Les droits LGBT+ reculent en Afrique
L'association londonnienne Human Dignity Trust, qui lutte pour la dépénalisation de l'homosexualité dans le monde, a salué une décision "historique". "La communauté LGBT+ de Namibie peut maintenant envisager l'avenir sous un jour meilleur", se réjouit sa directrice générale, Téa Braun, dans un communiqué. "Victoire significative", a de son côté réagi Onusida, le programme des Nations unies de lutte contre le VIH/sida, qui y voit "une étape clé vers une Namibie plus inclusive". Pour le plaignant qui avait porté l'affaire devant cette juridiction, le militant LGBTQI+ Friedel Dausab, l'heure était au soulagement. "Grâce à cette décision, je ne me sens plus traité comme un criminel dans mon propre pays, simplement à cause de qui je suis", a-t-il dit, cité dans le communiqué.
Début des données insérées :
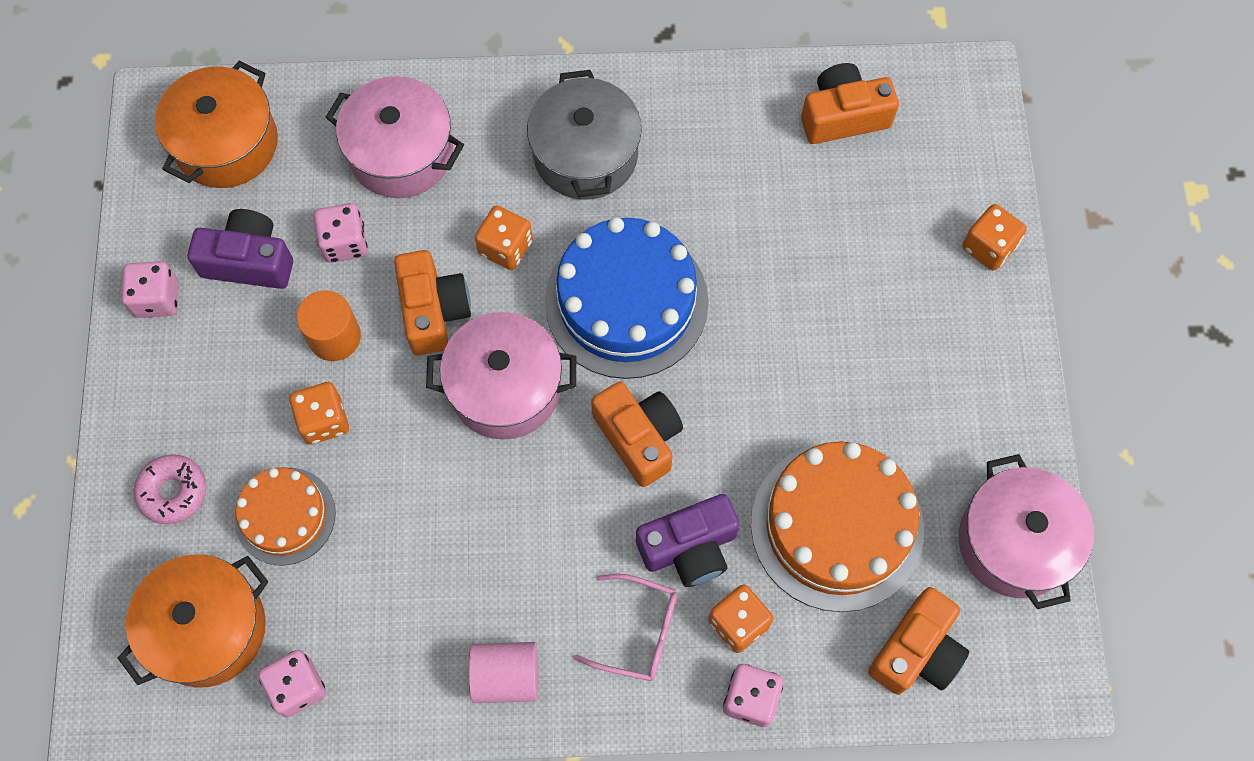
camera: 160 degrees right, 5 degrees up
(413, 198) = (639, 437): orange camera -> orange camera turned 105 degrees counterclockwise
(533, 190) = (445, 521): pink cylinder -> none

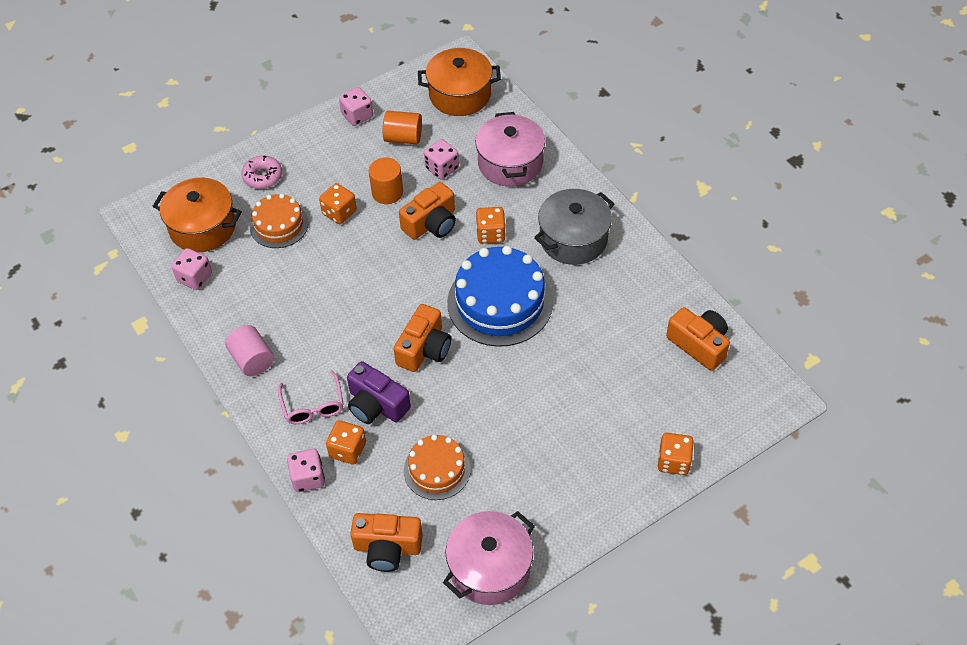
camera: 60 degrees right, 15 degrees down
(249, 261) = (403, 138): purple camera -> orange cylinder
(505, 388) = (410, 276): pink pot -> none
(837, 526) = (437, 469): orange cake -> orange cake, size x0.58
La décision du tribunal s'inscrit pourtant dans un contexte de fort recul anti-LGBTQI+ depuis un an, rappelle l'association des droits humains, Amnesty International. En juin 2023, le Parlement de Namibie a adopté deux projets de loi définissant le mariage comme une union entre un homme et une femme, discriminant les personnes trans et pénalisant tout soutien, célébration ou promotion des unions entre personnes de même sexe jusqu’à six ans de prison et de lourdes amendes.
Pourtant, la Cour suprême a reconnu, en mai 2023, les unions entre personnes de même sexe conclues à l’étranger. Dans un sondage réalisé entre 2014 et 2015, la Namibie se classait en 4e position des pays les plus tolérants envers l'homosexualité, avec 55% de réponses positives. Ailleurs en Afrique australe, on observe une montée de l'intolérance sur ces questions. À l'échelle du continent, 30 États (sans compter la Namibie) pénalisent encore les relations homosexuelles et l'Afrique du Sud est le seul où le mariage homosexuel est autorisé et légal, depuis 2006.